#### Problem requirements:
Retype the entries verbatim, starting with the line that contains "sample entry 200,kPa" and going on through the line that contains "Out: 0.95,kA". Leave the pictures out of your answer.

:: Supplied information

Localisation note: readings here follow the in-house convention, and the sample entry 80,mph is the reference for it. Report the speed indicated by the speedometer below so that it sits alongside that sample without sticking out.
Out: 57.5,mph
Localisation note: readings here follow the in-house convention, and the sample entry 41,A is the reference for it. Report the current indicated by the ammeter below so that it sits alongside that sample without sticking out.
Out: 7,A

::::
:: Supplied information

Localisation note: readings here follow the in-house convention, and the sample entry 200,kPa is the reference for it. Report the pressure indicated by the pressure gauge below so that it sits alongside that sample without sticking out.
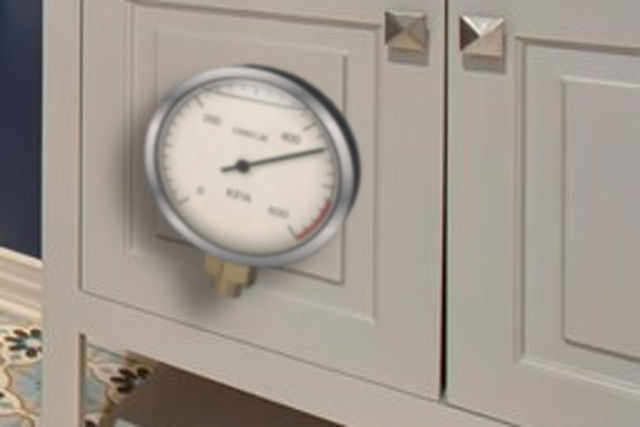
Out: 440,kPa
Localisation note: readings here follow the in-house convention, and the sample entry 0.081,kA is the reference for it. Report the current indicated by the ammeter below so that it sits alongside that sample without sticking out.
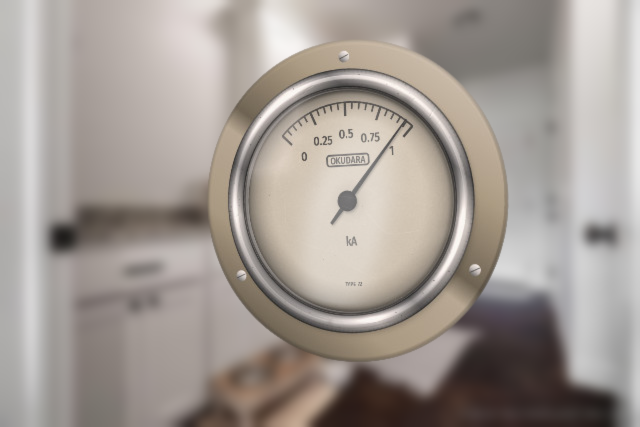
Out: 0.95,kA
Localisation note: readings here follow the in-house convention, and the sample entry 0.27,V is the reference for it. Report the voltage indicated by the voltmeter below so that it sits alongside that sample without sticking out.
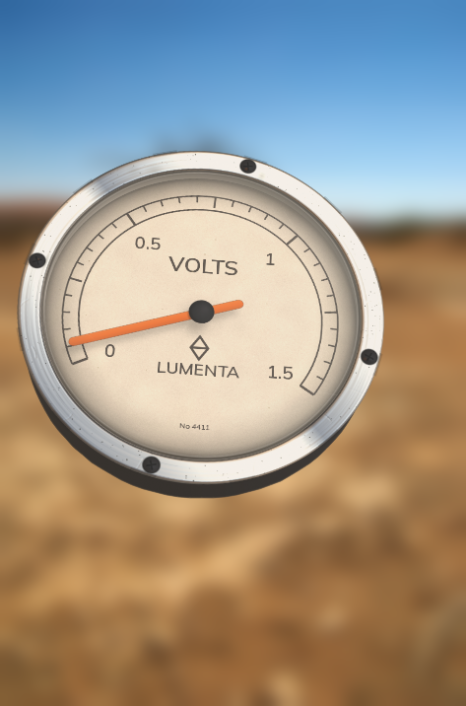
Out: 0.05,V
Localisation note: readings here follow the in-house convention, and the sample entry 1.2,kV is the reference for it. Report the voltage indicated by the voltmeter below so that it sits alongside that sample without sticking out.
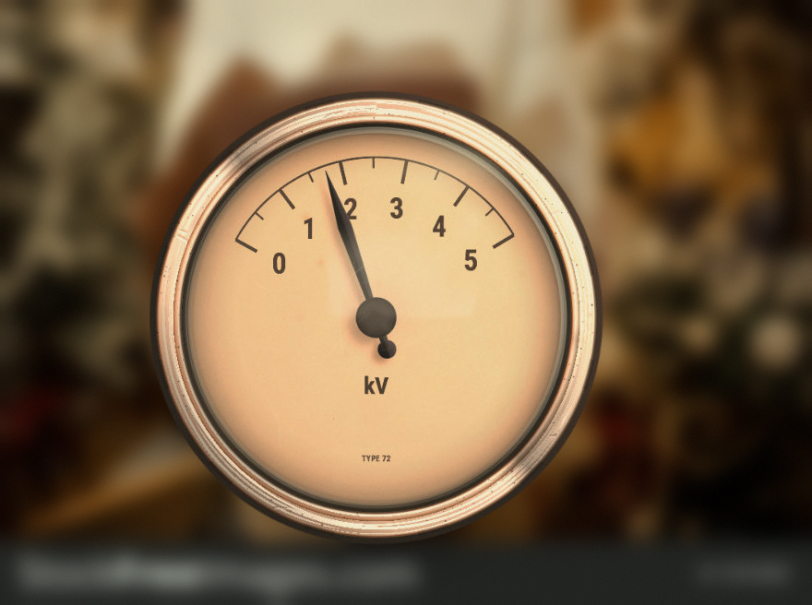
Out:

::::

#### Task solution:
Localisation note: readings here follow the in-house convention, and the sample entry 200,kPa is the reference for it. Report the pressure indicated by the pressure gauge below so that it sits alongside that sample without sticking out.
Out: 440,kPa
Localisation note: readings here follow the in-house convention, and the sample entry 0.081,kA is the reference for it. Report the current indicated by the ammeter below so that it sits alongside that sample without sticking out.
Out: 0.95,kA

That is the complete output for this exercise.